[Collection entries]

------------------------------------------------

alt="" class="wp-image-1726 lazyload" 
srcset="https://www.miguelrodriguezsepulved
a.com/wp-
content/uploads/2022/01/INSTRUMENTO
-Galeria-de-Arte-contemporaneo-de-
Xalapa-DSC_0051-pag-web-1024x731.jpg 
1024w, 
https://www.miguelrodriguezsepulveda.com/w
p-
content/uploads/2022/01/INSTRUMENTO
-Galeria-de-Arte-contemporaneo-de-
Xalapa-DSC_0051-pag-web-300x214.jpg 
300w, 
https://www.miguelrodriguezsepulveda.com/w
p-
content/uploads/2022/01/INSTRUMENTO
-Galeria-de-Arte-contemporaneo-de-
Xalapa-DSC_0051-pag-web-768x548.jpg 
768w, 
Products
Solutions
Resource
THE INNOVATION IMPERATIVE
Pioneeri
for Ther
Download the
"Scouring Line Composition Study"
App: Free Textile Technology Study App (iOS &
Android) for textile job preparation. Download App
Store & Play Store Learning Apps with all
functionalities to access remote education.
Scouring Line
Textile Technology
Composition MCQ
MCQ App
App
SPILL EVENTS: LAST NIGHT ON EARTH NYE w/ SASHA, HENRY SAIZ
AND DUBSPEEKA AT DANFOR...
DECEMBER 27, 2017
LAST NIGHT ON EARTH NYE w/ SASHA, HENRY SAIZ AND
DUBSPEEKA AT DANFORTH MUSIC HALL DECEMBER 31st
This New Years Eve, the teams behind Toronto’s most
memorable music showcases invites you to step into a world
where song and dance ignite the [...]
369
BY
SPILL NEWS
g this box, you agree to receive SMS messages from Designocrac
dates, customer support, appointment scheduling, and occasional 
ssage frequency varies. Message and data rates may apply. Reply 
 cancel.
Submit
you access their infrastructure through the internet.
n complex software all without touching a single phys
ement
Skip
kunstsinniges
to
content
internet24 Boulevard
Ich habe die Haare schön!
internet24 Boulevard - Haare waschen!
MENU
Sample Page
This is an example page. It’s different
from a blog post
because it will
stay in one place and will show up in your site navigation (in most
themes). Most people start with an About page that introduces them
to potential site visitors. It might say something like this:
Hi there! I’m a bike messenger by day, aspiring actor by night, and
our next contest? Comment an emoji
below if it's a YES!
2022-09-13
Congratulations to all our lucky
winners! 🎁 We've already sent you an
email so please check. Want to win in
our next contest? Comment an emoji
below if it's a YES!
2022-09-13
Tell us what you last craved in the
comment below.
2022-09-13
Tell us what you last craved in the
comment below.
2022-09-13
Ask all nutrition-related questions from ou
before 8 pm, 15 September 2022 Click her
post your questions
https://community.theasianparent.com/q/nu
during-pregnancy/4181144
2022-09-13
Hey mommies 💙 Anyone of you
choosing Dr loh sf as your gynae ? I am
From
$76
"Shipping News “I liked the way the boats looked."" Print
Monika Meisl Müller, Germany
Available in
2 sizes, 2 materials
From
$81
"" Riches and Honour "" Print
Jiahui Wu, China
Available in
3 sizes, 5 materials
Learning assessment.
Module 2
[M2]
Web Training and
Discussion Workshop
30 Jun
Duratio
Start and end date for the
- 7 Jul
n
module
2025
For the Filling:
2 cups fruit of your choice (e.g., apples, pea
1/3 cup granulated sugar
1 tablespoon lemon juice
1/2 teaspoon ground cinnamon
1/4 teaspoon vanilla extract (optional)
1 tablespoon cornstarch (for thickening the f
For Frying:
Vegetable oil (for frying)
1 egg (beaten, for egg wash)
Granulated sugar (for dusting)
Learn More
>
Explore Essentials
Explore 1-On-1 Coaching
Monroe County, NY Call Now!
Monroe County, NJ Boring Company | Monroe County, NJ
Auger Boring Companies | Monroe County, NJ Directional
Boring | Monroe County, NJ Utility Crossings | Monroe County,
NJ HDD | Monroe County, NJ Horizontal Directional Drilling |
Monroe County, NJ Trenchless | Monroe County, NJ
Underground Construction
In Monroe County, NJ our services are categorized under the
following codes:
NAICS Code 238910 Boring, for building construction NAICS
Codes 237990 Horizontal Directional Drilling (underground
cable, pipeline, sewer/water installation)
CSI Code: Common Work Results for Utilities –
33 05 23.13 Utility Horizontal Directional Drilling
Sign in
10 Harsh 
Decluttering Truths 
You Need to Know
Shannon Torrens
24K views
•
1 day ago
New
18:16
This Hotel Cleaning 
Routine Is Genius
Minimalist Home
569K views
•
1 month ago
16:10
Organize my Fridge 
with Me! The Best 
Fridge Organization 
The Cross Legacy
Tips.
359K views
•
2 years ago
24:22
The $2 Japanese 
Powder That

------------------------------------------------

Required work:
Would you be able to transcribe every line of the data exactly?

Finished exercise:
alt="" class="wp-image-1726 lazyload" 
srcset="https://www.miguelrodriguezsepulved
a.com/wp-
content/uploads/2022/01/INSTRUMENTO
-Galeria-de-Arte-contemporaneo-de-
Xalapa-DSC_0051-pag-web-1024x731.jpg 
1024w, 
https://www.miguelrodriguezsepulveda.com/w
p-
content/uploads/2022/01/INSTRUMENTO
-Galeria-de-Arte-contemporaneo-de-
Xalapa-DSC_0051-pag-web-300x214.jpg 
300w, 
https://www.miguelrodriguezsepulveda.com/w
p-
content/uploads/2022/01/INSTRUMENTO
-Galeria-de-Arte-contemporaneo-de-
Xalapa-DSC_0051-pag-web-768x548.jpg 
768w, 
Products
Solutions
Resource
THE INNOVATION IMPERATIVE
Pioneeri
for Ther
Download the
"Scouring Line Composition Study"
App: Free Textile Technology Study App (iOS &
Android) for textile job preparation. Download App
Store & Play Store Learning Apps with all
functionalities to access remote education.
Scouring Line
Textile Technology
Composition MCQ
MCQ App
App
SPILL EVENTS: LAST NIGHT ON EARTH NYE w/ SASHA, HENRY SAIZ
AND DUBSPEEKA AT DANFOR...
DECEMBER 27, 2017
LAST NIGHT ON EARTH NYE w/ SASHA, HENRY SAIZ AND
DUBSPEEKA AT DANFORTH MUSIC HALL DECEMBER 31st
This New Years Eve, the teams behind Toronto’s most
memorable music showcases invites you to step into a world
where song and dance ignite the [...]
369
BY
SPILL NEWS
g this box, you agree to receive SMS messages from Designocrac
dates, customer support, appointment scheduling, and occasional 
ssage frequency varies. Message and data rates may apply. Reply 
 cancel.
Submit
you access their infrastructure through the internet.
n complex software all without touching a single phys
ement
Skip
kunstsinniges
to
content
internet24 Boulevard
Ich habe die Haare schön!
internet24 Boulevard - Haare waschen!
MENU
Sample Page
This is an example page. It’s different
from a blog post
because it will
stay in one place and will show up in your site navigation (in most
themes). Most people start with an About page that introduces them
to potential site visitors. It might say something like this:
Hi there! I’m a bike messenger by day, aspiring actor by night, and
our next contest? Comment an emoji
below if it's a YES!
2022-09-13
Congratulations to all our lucky
winners! 🎁 We've already sent you an
email so please check. Want to win in
our next contest? Comment an emoji
below if it's a YES!
2022-09-13
Tell us what you last craved in the
comment below.
2022-09-13
Tell us what you last craved in the
comment below.
2022-09-13
Ask all nutrition-related questions from ou
before 8 pm, 15 September 2022 Click her
post your questions
https://community.theasianparent.com/q/nu
during-pregnancy/4181144
2022-09-13
Hey mommies 💙 Anyone of you
choosing Dr loh sf as your gynae ? I am
From
$76
"Shipping News “I liked the way the boats looked."" Print
Monika Meisl Müller, Germany
Available in
2 sizes, 2 materials
From
$81
"" Riches and Honour "" Print
Jiahui Wu, China
Available in
3 sizes, 5 materials
Learning assessment.
Module 2
[M2]
Web Training and
Discussion Workshop
30 Jun
Duratio
Start and end date for the
- 7 Jul
n
module
2025
For the Filling:
2 cups fruit of your choice (e.g., apples, pea
1/3 cup granulated sugar
1 tablespoon lemon juice
1/2 teaspoon ground cinnamon
1/4 teaspoon vanilla extract (optional)
1 tablespoon cornstarch (for thickening the f
For Frying:
Vegetable oil (for frying)
1 egg (beaten, for egg wash)
Granulated sugar (for dusting)
Learn More
>
Explore Essentials
Explore 1-On-1 Coaching
Monroe County, NY Call Now!
Monroe County, NJ Boring Company | Monroe County, NJ
Auger Boring Companies | Monroe County, NJ Directional
Boring | Monroe County, NJ Utility Crossings | Monroe County,
NJ HDD | Monroe County, NJ Horizontal Directional Drilling |
Monroe County, NJ Trenchless | Monroe County, NJ
Underground Construction
In Monroe County, NJ our services are categorized under the
following codes:
NAICS Code 238910 Boring, for building construction NAICS
Codes 237990 Horizontal Directional Drilling (underground
cable, pipeline, sewer/water installation)
CSI Code: Common Work Results for Utilities –
33 05 23.13 Utility Horizontal Directional Drilling
Sign in
10 Harsh 
Decluttering Truths 
You Need to Know
Shannon Torrens
24K views
•
1 day ago
New
18:16
This Hotel Cleaning 
Routine Is Genius
Minimalist Home
569K views
•
1 month ago
16:10
Organize my Fridge 
with Me! The Best 
Fridge Organization 
The Cross Legacy
Tips.
359K views
•
2 years ago
24:22
The $2 Japanese 
Powder That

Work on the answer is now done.